Ce n'est pas que l'histoire d'un mauvais timing. Ce lundi 30 octobre, Roman Polanski sera devant les photographes et une flopée d'invités, pour assister à l'ouverture de la grande rétrospective que lui consacre la Cinémathèque de Paris. En ces temps de scandale Weinstein, auquel n'a pas échappé le cinéaste franco-polonais (il a été récemment accusé d'agression sexuelle sur mineurs par deux femmes, Renate Langer début octobre et Marianne Barnard plus récemment encore), il faut bien avouer qu'il ne fait pas bon promouvoir et rendre hommage à un homme accusé par plusieurs victimes.
Face à ce nouveau scandale, la Cinémathèque a tenu à répondre le plus clairement possible par la voix de son patron, Costa-Gavras.
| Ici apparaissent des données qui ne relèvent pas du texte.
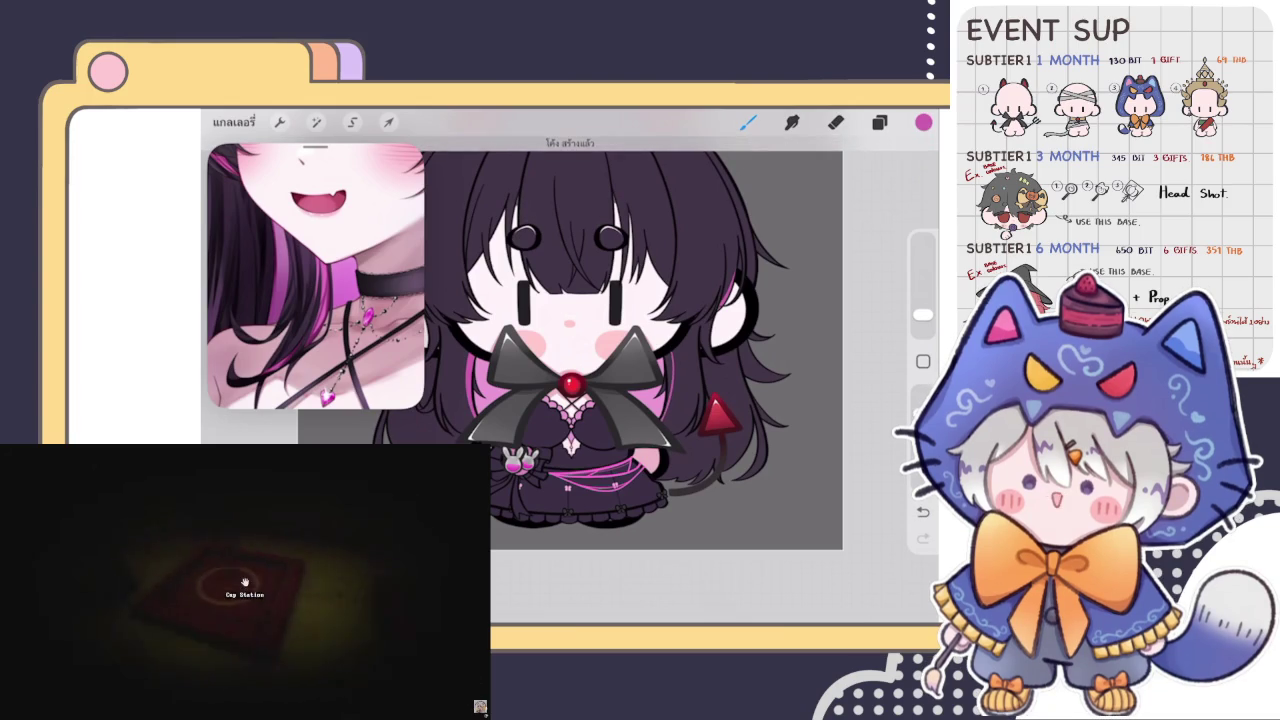
{"action": "scroll", "coordinate": [620, 380], "scroll_direction": "up", "scroll_amount": 2}
{"action": "scroll", "coordinate": [620, 380], "scroll_direction": "up", "scroll_amount": 2}
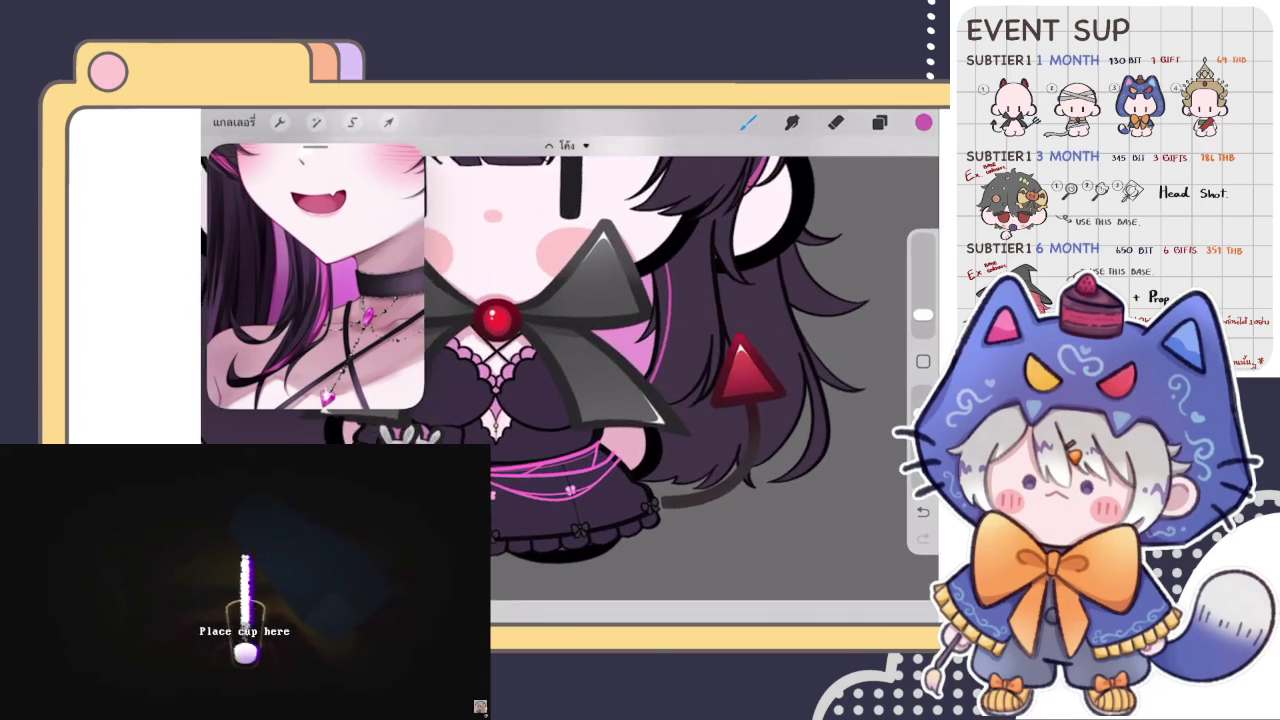
Reshape the snapped pink arc along the bow and confirm the curved line.
{"action": "scroll", "coordinate": [620, 380], "scroll_direction": "up", "scroll_amount": 2}
{"action": "scroll", "coordinate": [620, 380], "scroll_direction": "up", "scroll_amount": 2}
{"action": "left_click", "coordinate": [566, 145]}
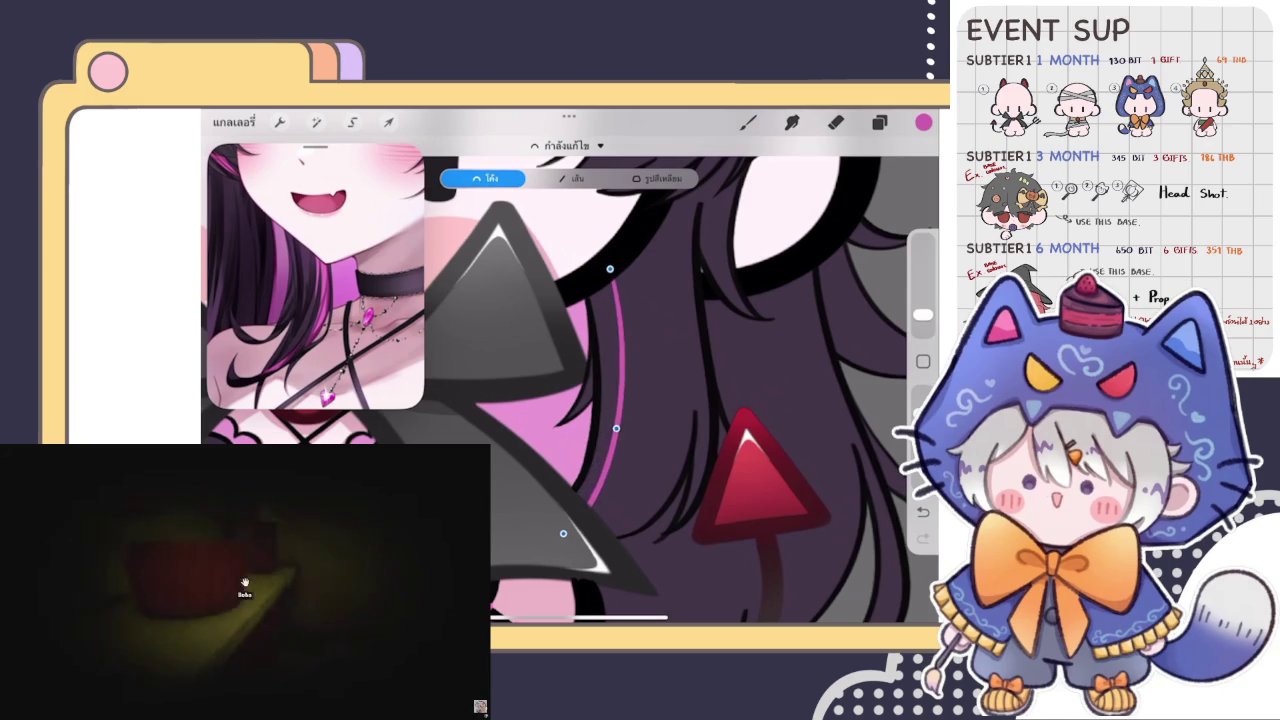
{"action": "left_click", "coordinate": [748, 122]}
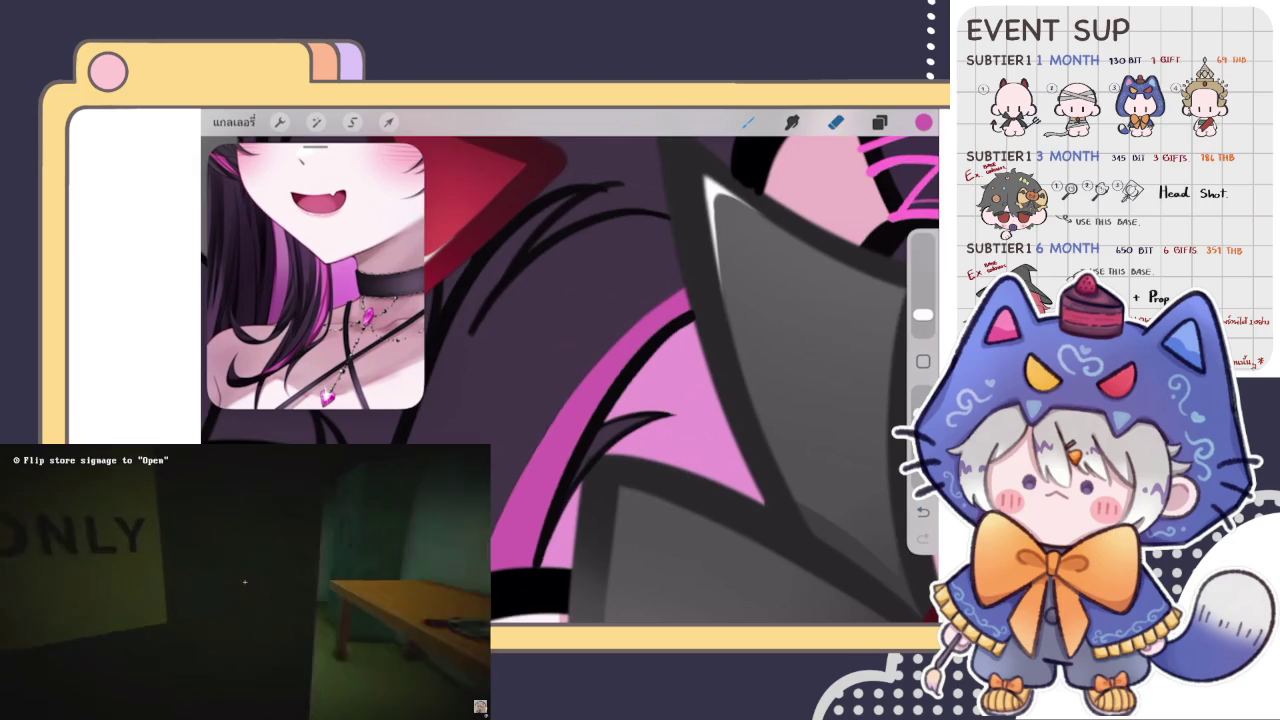
Switch back to the brush and zoom out, then in on the waist for the bunny potion charm.
{"action": "key", "text": "b"}
{"action": "scroll", "coordinate": [680, 380], "scroll_direction": "up", "scroll_amount": 2}
{"action": "scroll", "coordinate": [570, 380], "scroll_direction": "up", "scroll_amount": 2}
Dans un communiqué, également signé par Olivier Assayas et de Nathalie Baye, membres du bureau du Conseil d'administration, et de Frédéric Bonnaud, directeur général de l'institution, le réalisateur d'Amen n'a pas mâché ses mots et "n'entend se substituer à aucune justice". "Son rôle de Musée du cinéma ne consiste pas à placer qui que ce soit sur un quelconque piédestal moral. Ceux qui nous reprochent cela ne mettent jamais les pieds dans nos salles et ignorent tout de nos missions de conservation et de transmission", se défend l'institution. La direction va plus loin en affirmant n'avoir "donc rien à débattre avec des gens qui exigent de La Cinémathèque française l'abandon de sa mission fondamentale : montrer inlassablement l'oeuvre des grands cinéastes".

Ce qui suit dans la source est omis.